> _WRITTEN EXERCISE_
Rewrite the lines starting with the one that contains "Rendered at 1654 by 1241 pixels." and going on through the one that contains "list The third", putting "bounding box" in place of "bbox" and changing nothing else.

> _MATERIAL FOR THIS TASK_
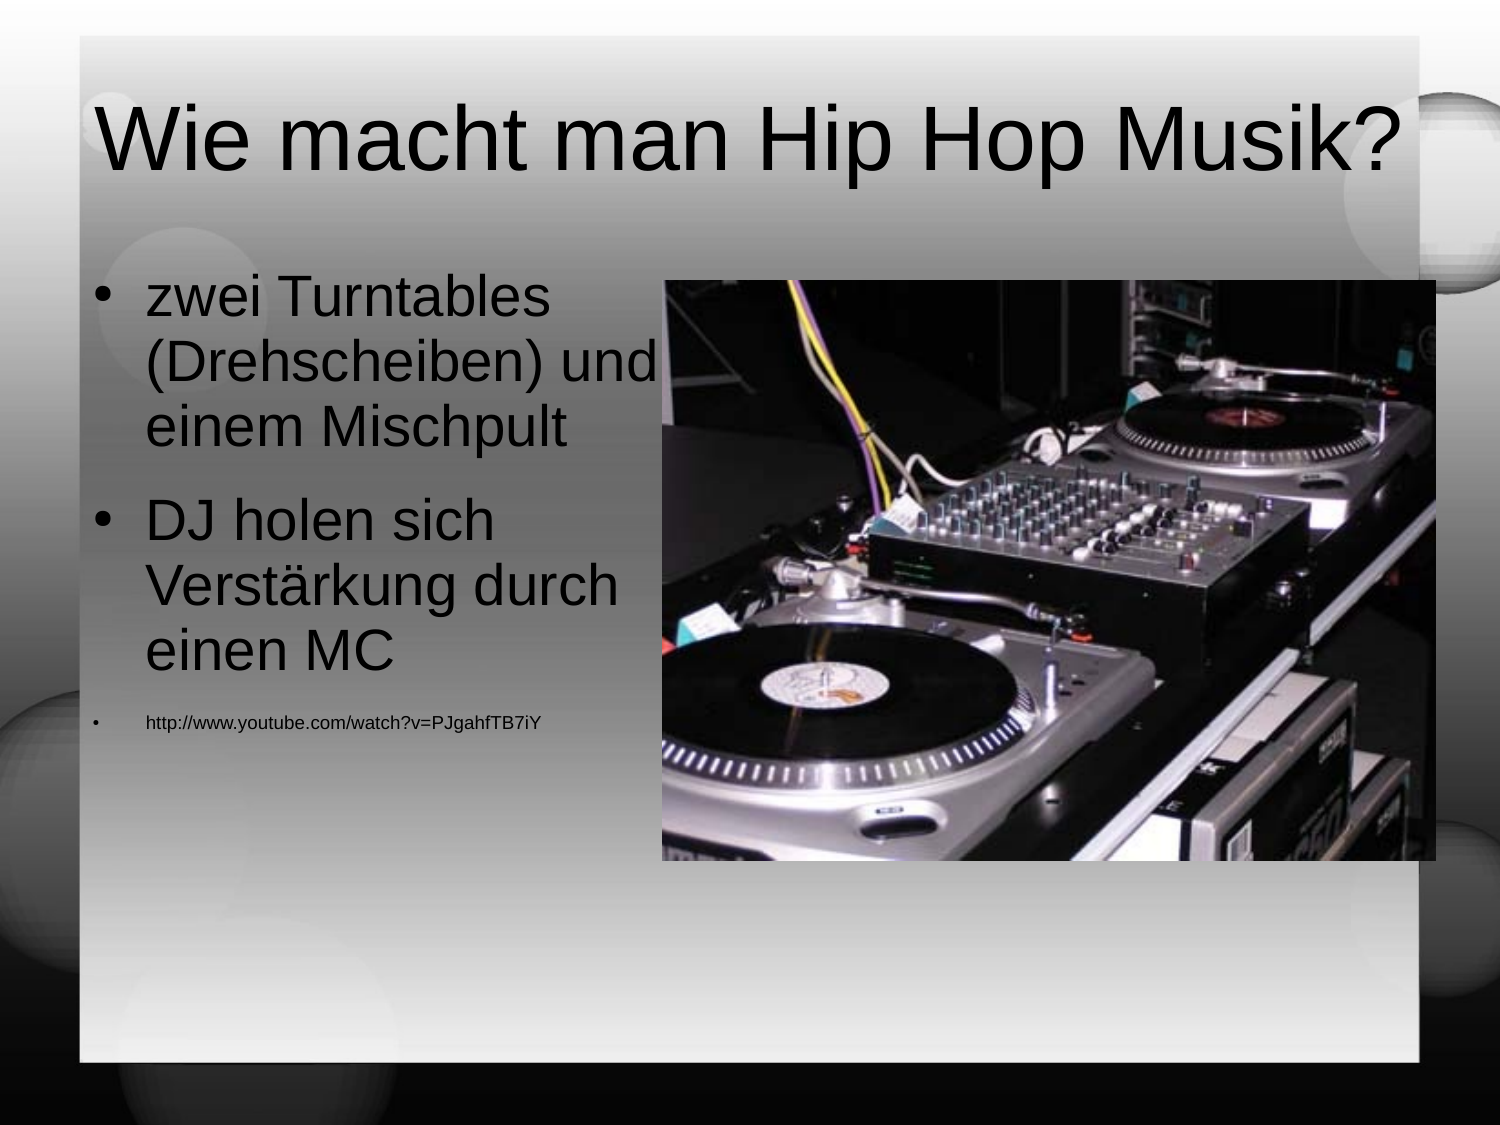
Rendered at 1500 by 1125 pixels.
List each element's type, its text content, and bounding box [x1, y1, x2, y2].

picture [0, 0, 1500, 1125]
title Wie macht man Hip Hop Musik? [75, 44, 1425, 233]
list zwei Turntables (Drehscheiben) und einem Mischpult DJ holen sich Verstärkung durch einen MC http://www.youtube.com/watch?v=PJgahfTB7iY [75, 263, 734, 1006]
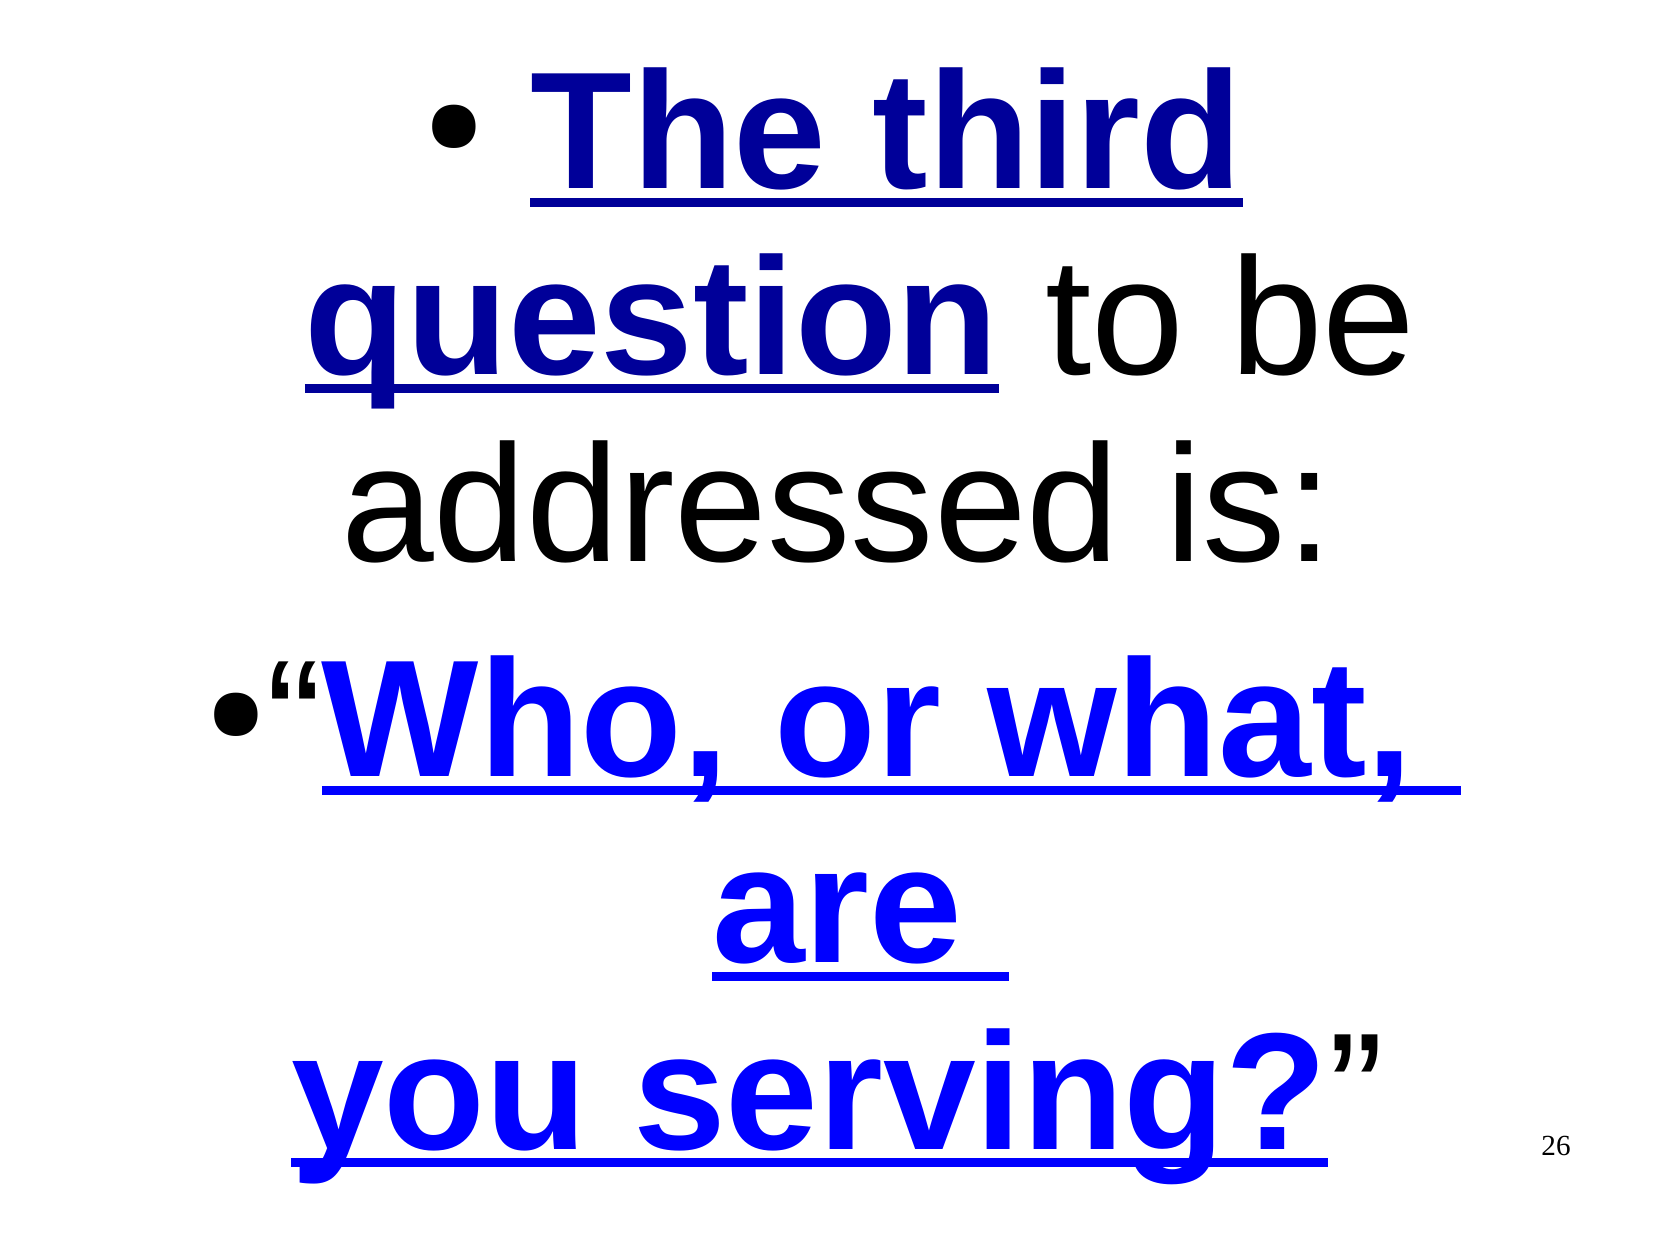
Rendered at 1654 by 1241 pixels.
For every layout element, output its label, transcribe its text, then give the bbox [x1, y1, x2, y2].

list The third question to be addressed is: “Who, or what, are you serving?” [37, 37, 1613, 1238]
--
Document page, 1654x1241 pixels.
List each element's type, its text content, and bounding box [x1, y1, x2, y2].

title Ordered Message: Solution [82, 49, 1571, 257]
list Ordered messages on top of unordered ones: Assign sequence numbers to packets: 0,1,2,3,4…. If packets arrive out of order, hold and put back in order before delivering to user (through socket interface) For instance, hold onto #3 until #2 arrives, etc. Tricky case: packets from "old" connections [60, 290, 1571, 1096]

> _THE REPLY_
Rendered at 1654 by 1241 pixels.
For every layout element, output its label, transcribe its text, then give the bounding box [x1, y1, x2, y2].

list The third question to be addressed is: “Who, or what, are you serving?” [37, 37, 1613, 1238]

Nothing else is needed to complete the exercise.